_JOB_:
Reproduce every record below word for word, leaving out the pictures.

DATA SHOWN START

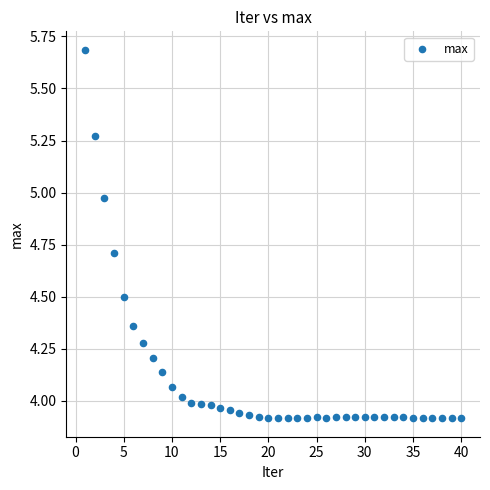

What is the range of X values (max minus min)?

39.0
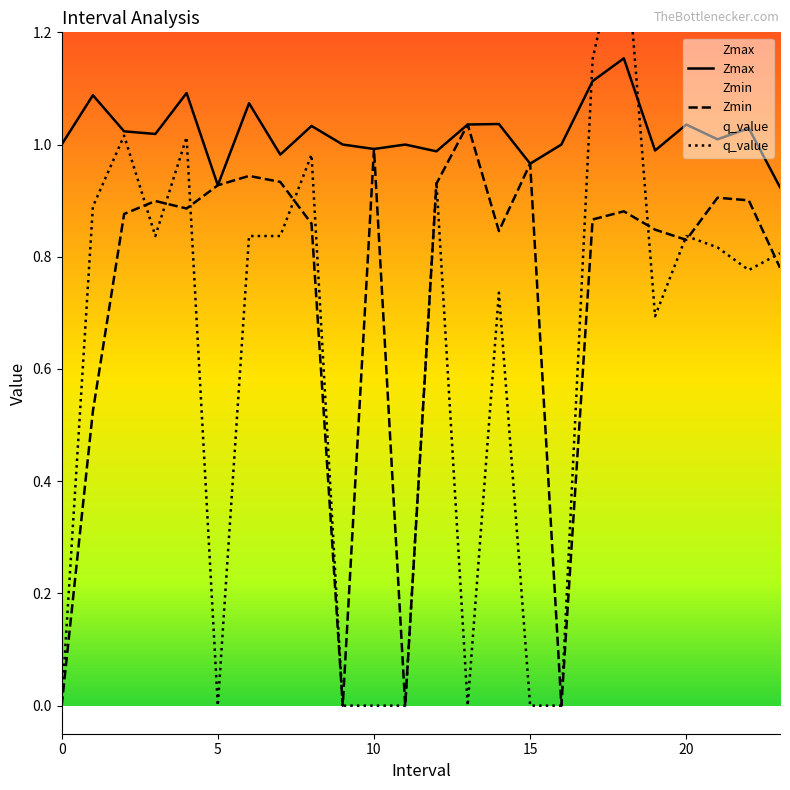

List the labels in order of Zmax value, smallest first.

23.0, 5.0, 15.0, 7.0, 12.0, 19.0, 10.0, 0, 9, 11, 16, 21.0, 3.0, 2.0, 22.0, 8.0, 20.0, 13.0, 14.0, 6.0, 1.0, 4.0, 17.0, 18.0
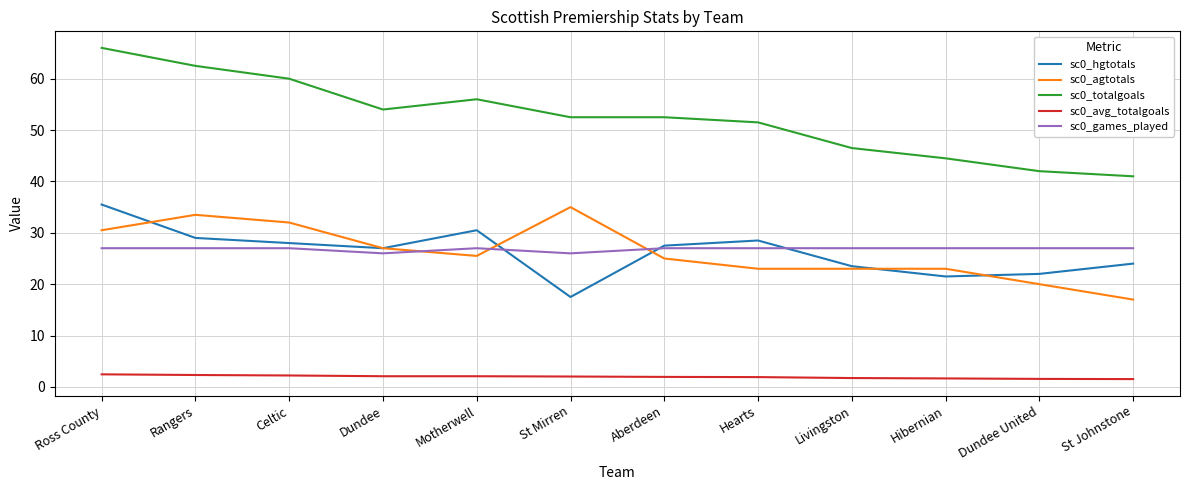

True or false: sc0_avg_totalgoals and sc0_agtotals cross at least once.

False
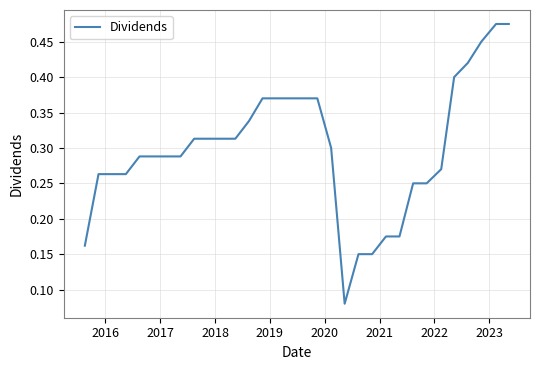

How many lines are shown in the chart?

1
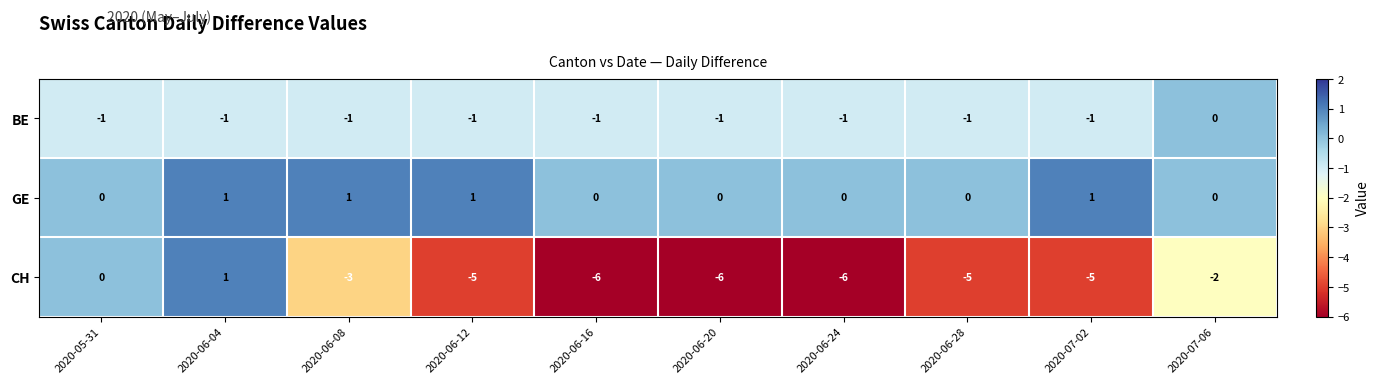

What is the minimum value shown in the chart?

-6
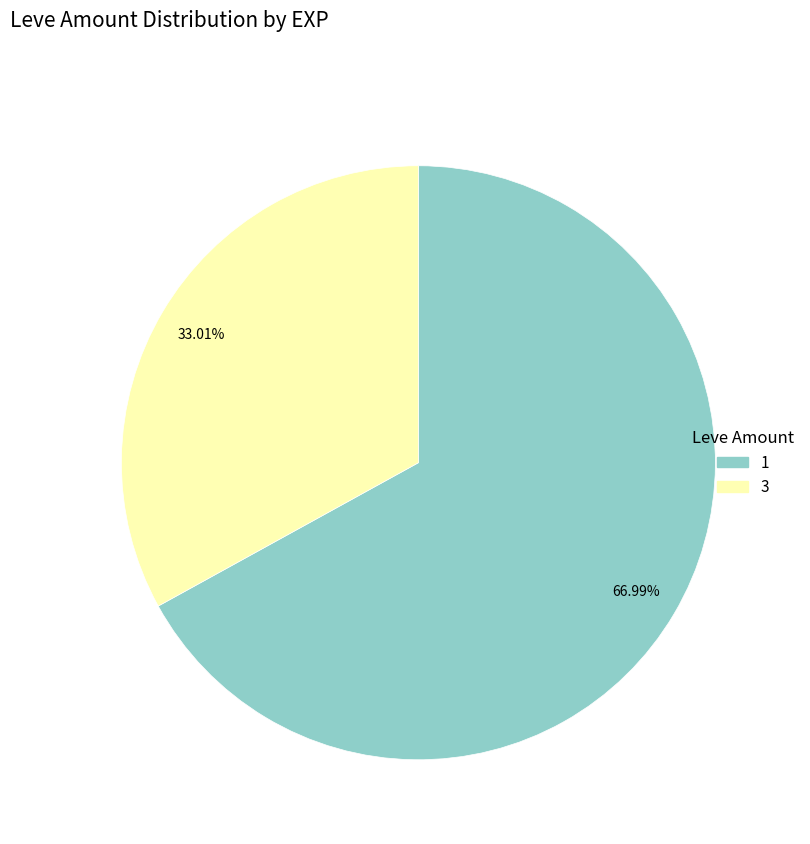

Count the number of slices in the pie.

2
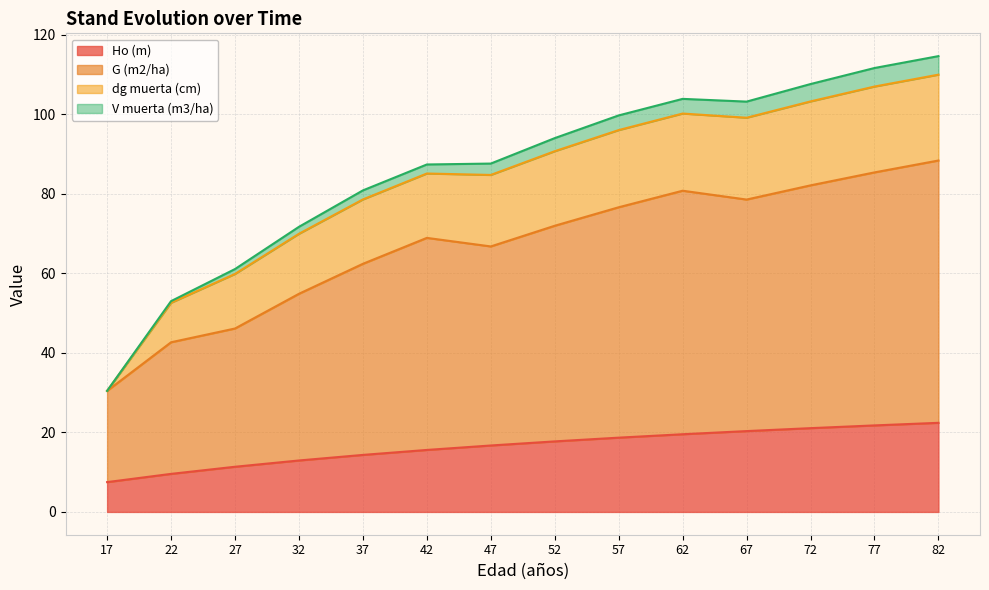

Does the chart have visible grid lines?

Yes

DATA SHOWN END

_SOLVED PROBLEM_:
What is the range of X values (max minus min)?

39.0

List the labels in order of Zmax value, smallest first.

23.0, 5.0, 15.0, 7.0, 12.0, 19.0, 10.0, 0, 9, 11, 16, 21.0, 3.0, 2.0, 22.0, 8.0, 20.0, 13.0, 14.0, 6.0, 1.0, 4.0, 17.0, 18.0

True or false: sc0_avg_totalgoals and sc0_agtotals cross at least once.

False

How many lines are shown in the chart?

1

What is the minimum value shown in the chart?

-6

Count the number of slices in the pie.

2

Does the chart have visible grid lines?

Yes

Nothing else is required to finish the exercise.